California ranks second in the nation with one foreclosure filing for every 88 households, RealtyTrac said.
The homeowners sometimes have no options but to accept any renters they can get, said Norm Schriever, a local real estate and loan agent.
“You get some bad renters in there and the weeds start growing and a few windows are broken and it starts descending into a feeling of chaos,” he said.
Thieves also have looted some empty homes, stripping them of electrical appliances or valuable copper wiring and pipes that can be sold as scrap, he said.
Banks aren’t watching foreclosed properties closely, said Modesto, Calif., Police Chief Roy Wasden.
“As it gets colder, (squatters) will start building fires in these structures and it’s quite dangerous,” he said.
Franklin Reserve resident Susan McDonald said two of the homes on her block were turned into indoor marijuana farms. Both caught fire last summer after the pot growers tapped into the city’s electric grid with faulty wiring.
But McDonald, who has lived in the community for three years and is president of the residents’ association, jokes that they make better neighbors than some.

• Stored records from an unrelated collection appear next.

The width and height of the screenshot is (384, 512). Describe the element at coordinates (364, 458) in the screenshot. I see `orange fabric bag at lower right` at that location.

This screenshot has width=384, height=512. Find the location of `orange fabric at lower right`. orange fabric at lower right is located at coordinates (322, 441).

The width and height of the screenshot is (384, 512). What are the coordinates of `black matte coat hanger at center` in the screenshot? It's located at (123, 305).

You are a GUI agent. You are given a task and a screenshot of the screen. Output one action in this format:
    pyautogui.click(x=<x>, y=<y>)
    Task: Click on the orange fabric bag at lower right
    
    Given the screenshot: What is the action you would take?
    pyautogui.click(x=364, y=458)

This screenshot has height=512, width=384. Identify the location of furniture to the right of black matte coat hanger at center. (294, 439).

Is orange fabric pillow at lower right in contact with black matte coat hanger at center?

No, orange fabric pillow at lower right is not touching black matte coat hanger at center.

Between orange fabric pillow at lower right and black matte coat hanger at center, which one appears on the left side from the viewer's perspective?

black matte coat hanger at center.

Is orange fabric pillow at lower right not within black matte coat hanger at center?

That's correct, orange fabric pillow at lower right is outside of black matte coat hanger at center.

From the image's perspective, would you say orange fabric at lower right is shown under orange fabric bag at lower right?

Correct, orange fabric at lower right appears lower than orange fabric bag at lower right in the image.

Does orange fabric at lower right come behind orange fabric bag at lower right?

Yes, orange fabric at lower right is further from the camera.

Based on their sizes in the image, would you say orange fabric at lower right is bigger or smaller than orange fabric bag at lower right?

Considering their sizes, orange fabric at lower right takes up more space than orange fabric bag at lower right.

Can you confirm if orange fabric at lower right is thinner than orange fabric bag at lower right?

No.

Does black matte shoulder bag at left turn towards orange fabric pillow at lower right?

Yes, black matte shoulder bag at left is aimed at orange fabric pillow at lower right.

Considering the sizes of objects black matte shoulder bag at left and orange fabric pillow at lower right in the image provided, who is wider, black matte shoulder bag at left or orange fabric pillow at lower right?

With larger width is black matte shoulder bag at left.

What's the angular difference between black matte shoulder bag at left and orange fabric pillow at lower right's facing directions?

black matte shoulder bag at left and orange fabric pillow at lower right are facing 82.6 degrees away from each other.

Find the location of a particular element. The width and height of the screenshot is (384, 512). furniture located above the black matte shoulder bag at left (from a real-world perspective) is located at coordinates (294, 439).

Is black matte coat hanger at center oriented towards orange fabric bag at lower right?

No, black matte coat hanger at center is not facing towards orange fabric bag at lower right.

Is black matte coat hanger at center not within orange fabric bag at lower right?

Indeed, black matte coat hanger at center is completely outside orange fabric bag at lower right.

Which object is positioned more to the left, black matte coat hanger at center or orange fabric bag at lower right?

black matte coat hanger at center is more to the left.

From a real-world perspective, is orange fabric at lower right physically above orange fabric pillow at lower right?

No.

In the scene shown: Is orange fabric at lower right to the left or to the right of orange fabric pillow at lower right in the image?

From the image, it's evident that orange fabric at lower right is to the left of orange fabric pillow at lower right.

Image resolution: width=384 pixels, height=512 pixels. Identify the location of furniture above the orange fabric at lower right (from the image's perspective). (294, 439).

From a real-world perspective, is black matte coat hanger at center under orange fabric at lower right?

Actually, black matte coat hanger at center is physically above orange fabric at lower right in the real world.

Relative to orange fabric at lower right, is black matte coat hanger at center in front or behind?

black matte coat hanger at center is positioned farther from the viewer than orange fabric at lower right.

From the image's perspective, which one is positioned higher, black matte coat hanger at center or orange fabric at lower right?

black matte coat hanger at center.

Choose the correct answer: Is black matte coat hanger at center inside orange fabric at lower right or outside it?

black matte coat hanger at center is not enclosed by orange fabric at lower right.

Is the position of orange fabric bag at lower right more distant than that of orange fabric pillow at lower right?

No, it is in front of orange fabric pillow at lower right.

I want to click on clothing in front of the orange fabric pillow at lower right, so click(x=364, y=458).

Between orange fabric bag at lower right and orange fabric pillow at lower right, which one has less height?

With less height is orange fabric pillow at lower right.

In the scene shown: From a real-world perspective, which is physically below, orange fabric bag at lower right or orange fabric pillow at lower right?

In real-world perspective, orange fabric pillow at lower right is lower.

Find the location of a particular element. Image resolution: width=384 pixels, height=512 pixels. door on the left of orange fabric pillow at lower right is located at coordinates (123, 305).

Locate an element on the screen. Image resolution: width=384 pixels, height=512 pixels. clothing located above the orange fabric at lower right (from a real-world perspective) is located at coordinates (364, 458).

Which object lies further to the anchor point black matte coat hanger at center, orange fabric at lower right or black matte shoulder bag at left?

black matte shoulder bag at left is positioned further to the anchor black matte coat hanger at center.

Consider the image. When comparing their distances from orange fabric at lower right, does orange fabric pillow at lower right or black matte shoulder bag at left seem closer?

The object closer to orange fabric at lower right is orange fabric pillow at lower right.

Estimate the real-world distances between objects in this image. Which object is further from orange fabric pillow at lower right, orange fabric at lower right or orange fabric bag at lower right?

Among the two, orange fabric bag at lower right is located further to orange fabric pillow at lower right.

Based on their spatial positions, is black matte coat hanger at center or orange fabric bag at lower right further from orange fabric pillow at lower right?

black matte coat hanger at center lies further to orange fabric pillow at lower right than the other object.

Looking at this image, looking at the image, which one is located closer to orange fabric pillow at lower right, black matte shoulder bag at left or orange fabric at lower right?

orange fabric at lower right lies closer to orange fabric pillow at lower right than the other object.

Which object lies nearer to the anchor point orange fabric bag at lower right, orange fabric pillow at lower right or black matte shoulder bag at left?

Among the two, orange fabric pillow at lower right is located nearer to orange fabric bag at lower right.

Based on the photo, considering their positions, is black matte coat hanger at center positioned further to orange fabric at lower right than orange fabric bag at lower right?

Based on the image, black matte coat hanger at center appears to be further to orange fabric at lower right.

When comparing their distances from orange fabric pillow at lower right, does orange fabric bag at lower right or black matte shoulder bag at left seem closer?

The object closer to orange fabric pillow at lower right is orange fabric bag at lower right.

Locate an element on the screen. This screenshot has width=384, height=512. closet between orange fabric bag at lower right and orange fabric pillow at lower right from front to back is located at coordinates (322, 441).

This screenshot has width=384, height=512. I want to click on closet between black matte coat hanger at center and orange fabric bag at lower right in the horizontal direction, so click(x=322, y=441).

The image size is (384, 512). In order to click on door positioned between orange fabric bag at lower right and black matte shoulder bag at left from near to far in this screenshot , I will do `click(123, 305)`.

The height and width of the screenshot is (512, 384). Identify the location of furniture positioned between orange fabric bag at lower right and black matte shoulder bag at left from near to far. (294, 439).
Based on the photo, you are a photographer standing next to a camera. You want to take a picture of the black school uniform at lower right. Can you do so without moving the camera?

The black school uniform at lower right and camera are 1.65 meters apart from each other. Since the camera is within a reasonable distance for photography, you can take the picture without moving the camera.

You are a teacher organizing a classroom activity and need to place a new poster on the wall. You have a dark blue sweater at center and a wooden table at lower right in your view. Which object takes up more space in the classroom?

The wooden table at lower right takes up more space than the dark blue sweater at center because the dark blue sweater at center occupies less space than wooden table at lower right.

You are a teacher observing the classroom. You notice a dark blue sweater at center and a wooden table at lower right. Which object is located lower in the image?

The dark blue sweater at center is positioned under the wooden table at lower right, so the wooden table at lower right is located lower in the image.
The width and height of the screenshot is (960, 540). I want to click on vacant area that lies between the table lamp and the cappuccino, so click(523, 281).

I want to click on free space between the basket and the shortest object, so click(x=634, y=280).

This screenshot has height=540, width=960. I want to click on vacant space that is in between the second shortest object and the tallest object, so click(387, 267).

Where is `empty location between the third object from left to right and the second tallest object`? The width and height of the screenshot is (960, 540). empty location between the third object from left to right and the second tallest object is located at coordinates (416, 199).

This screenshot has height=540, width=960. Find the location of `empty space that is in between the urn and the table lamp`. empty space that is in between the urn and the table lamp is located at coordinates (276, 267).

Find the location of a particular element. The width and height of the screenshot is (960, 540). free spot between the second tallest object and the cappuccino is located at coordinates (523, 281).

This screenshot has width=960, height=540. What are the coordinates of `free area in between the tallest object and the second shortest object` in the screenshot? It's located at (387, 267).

“The pot growers, they mow their lawns, they take out their garbage,” said McDonald, an executive at a local bank. “There’s been gang activity. Things have really been changing the last few years.”
Crime reports in Franklin Reserve rose 45 percent in May, to 100 from 69 in the same month last year, but record-keeping changed when Elk Grove created its own police force in August 2006, said Officer Chris Trim, spokesman for the Elk Grove Police Department
To deter crime, the community policing unit is charged with working with code enforcement officers on problems such as unkempt homes and patrol officers swing past vacant homes as part of their normal duties. But there has been no increase in police budget, overtime or staff as a result of the empty homes.
Meanwhile, the neighbors are doing what they can. One Sunday last month, two dozen church members gathered their lawn mowers and weed trimmers and cleaned up 27 vacant homes.
“We had weeds that were almost eye-level high,” said Steve Steele, pastor of the Tree of Life Community Church. “If no one was home, we just kind of did it good Samaritan style.”